Could you rewrite every line of the records below as a JSON list of strings, one string per line with blank lines dropped, and leave the pictures out?

● **Task data**
BEGIN

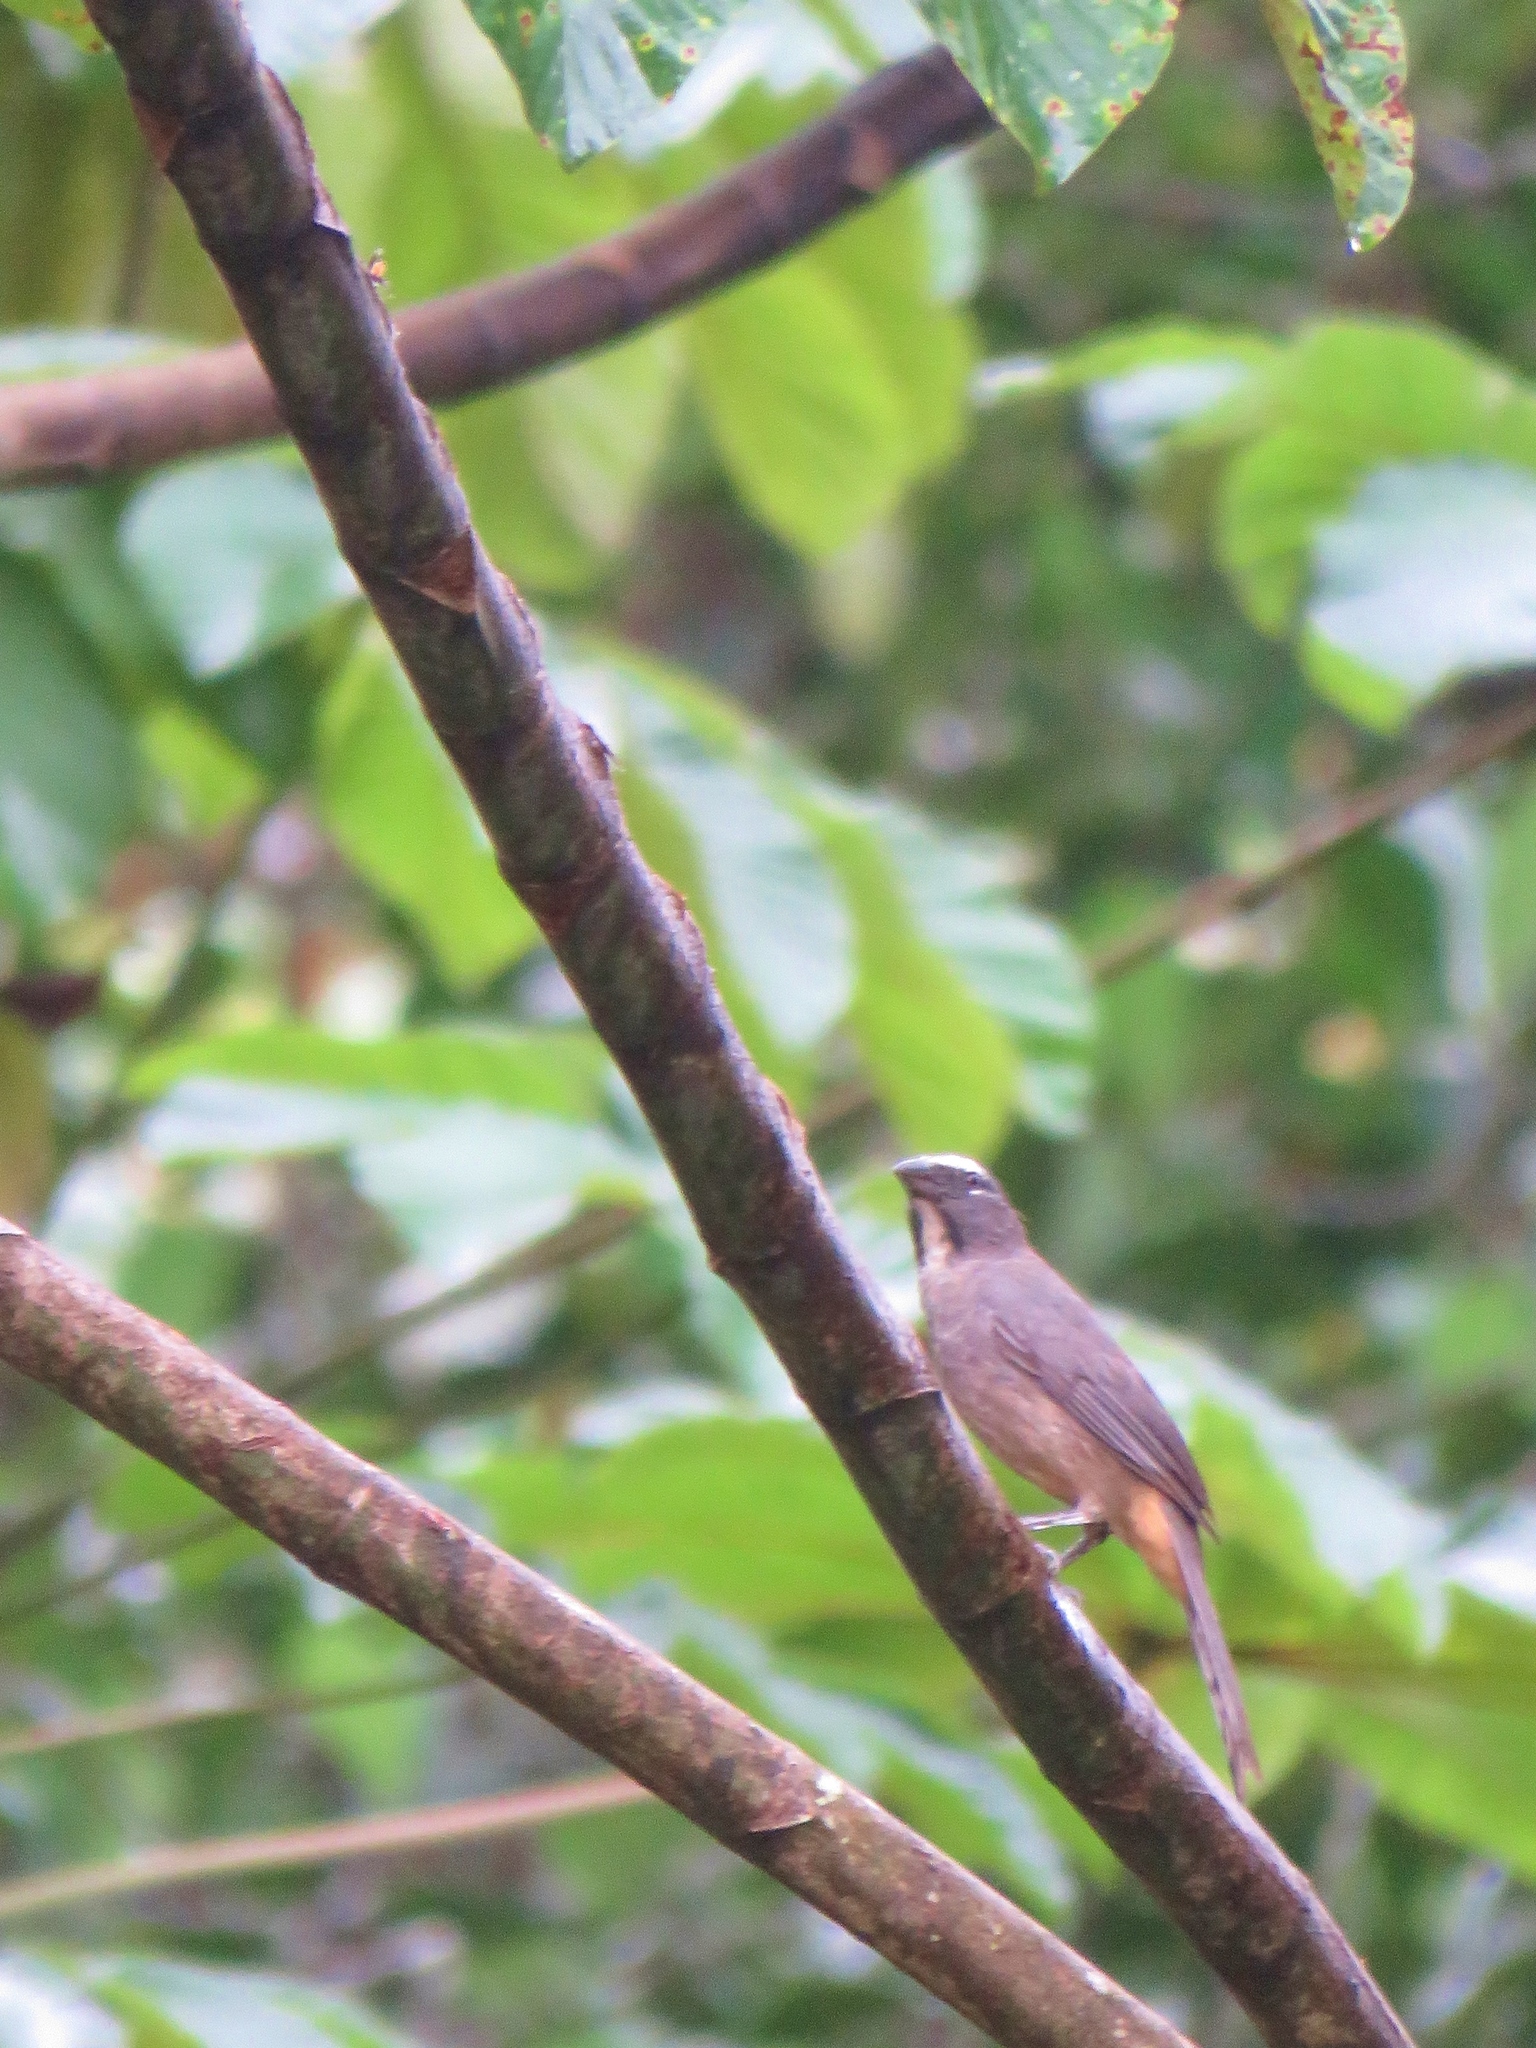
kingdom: Animalia
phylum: Chordata
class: Aves
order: Passeriformes
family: Thraupidae
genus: Saltator
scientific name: Saltator grandis
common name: Cinnamon-bellied saltator
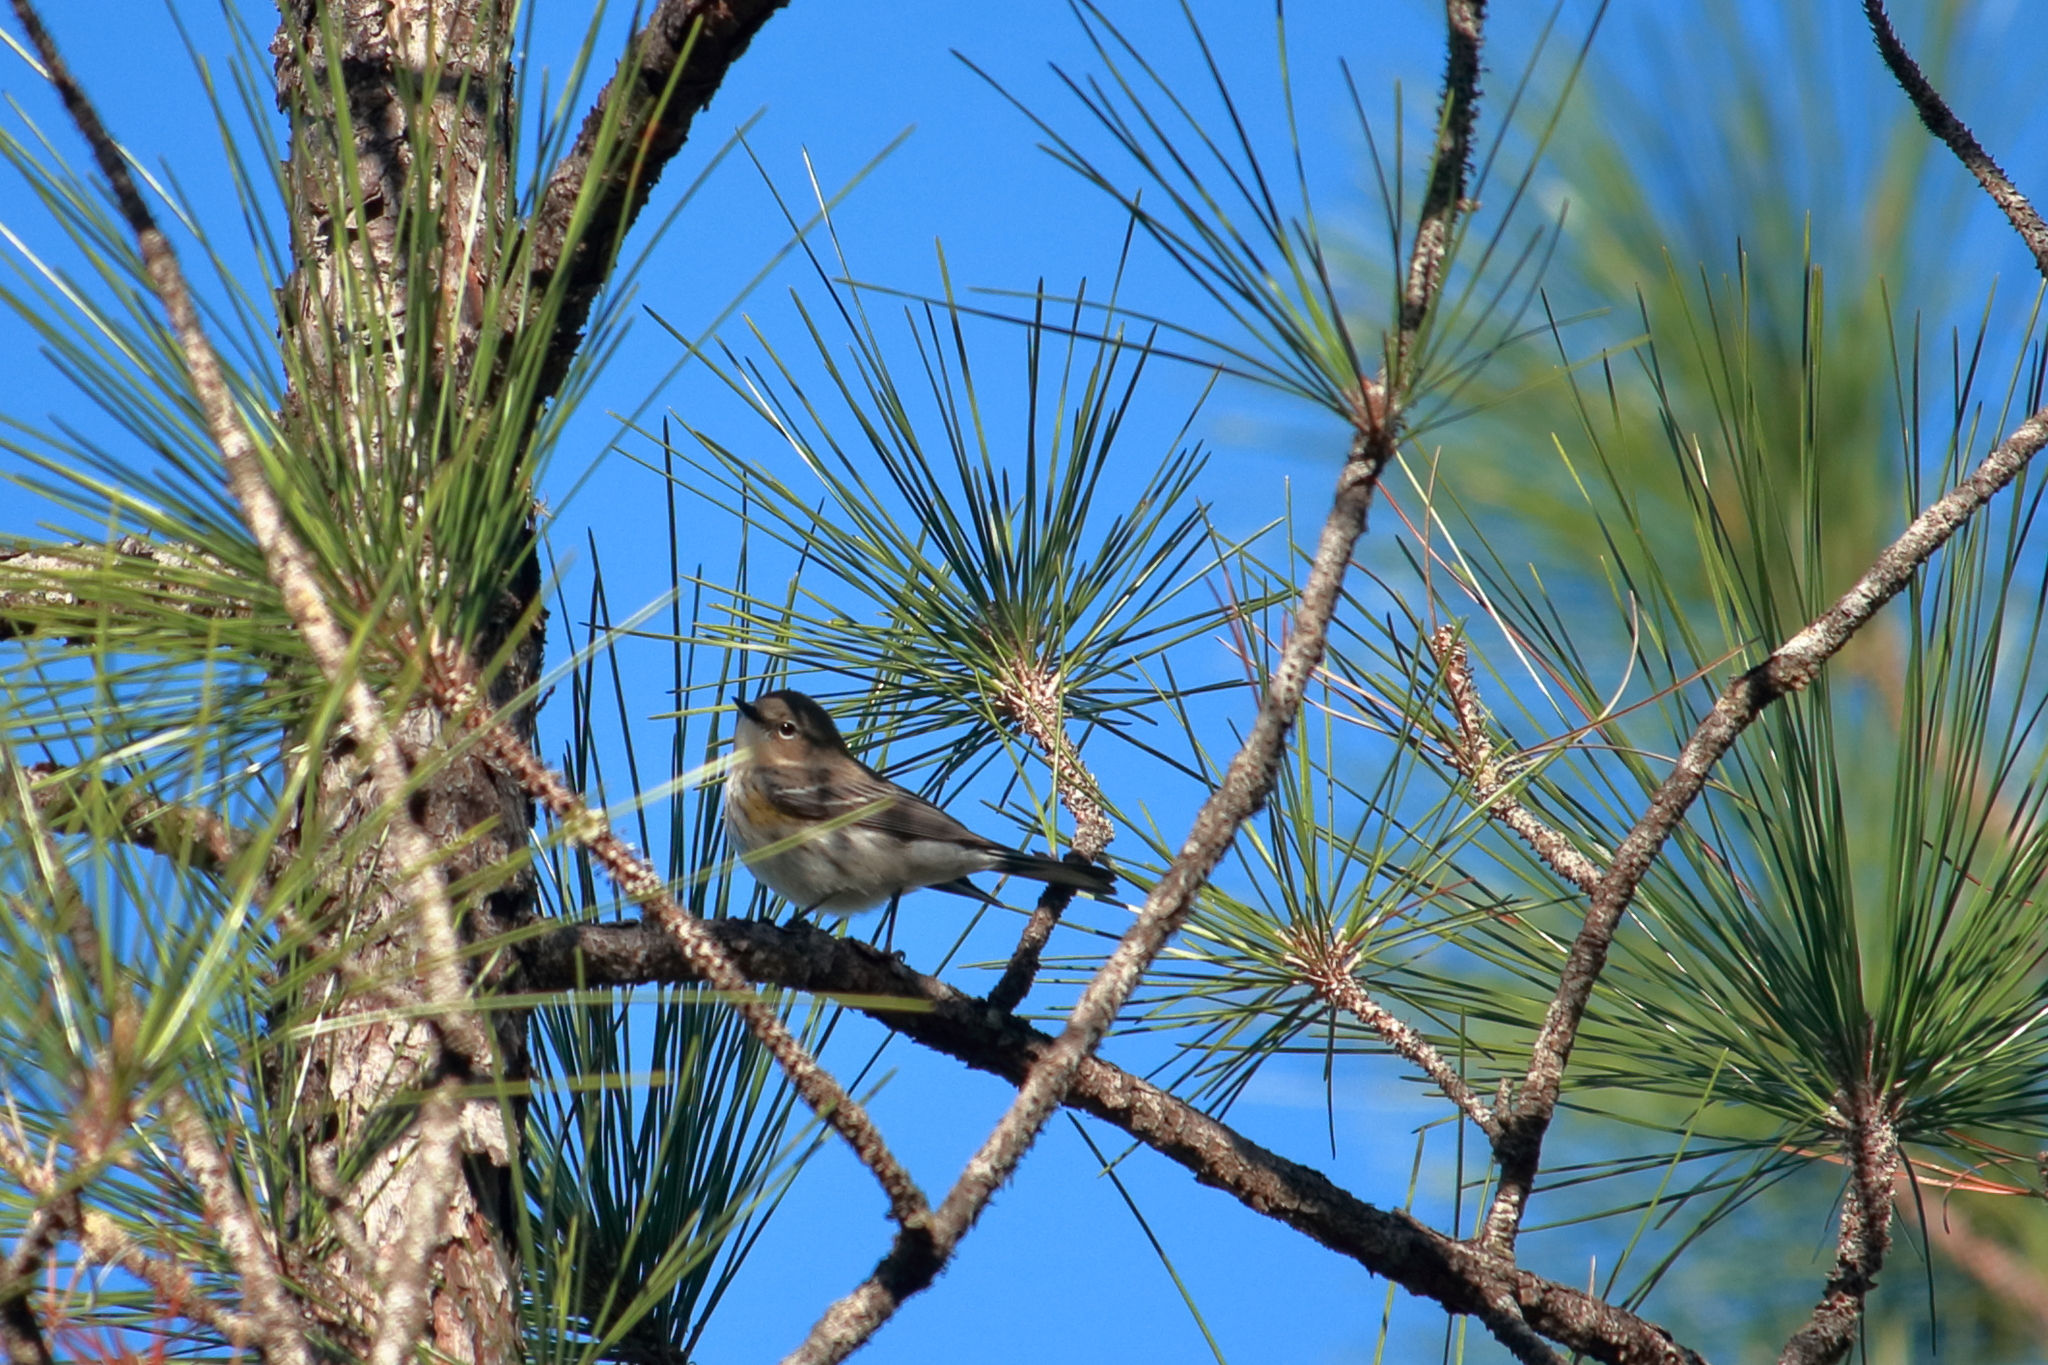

END

● **Result for this task**
[
  "kingdom: Animalia",
  "phylum: Chordata",
  "class: Aves",
  "order: Passeriformes",
  "family: Thraupidae",
  "genus: Saltator",
  "scientific name: Saltator grandis",
  "common name: Cinnamon-bellied saltator"
]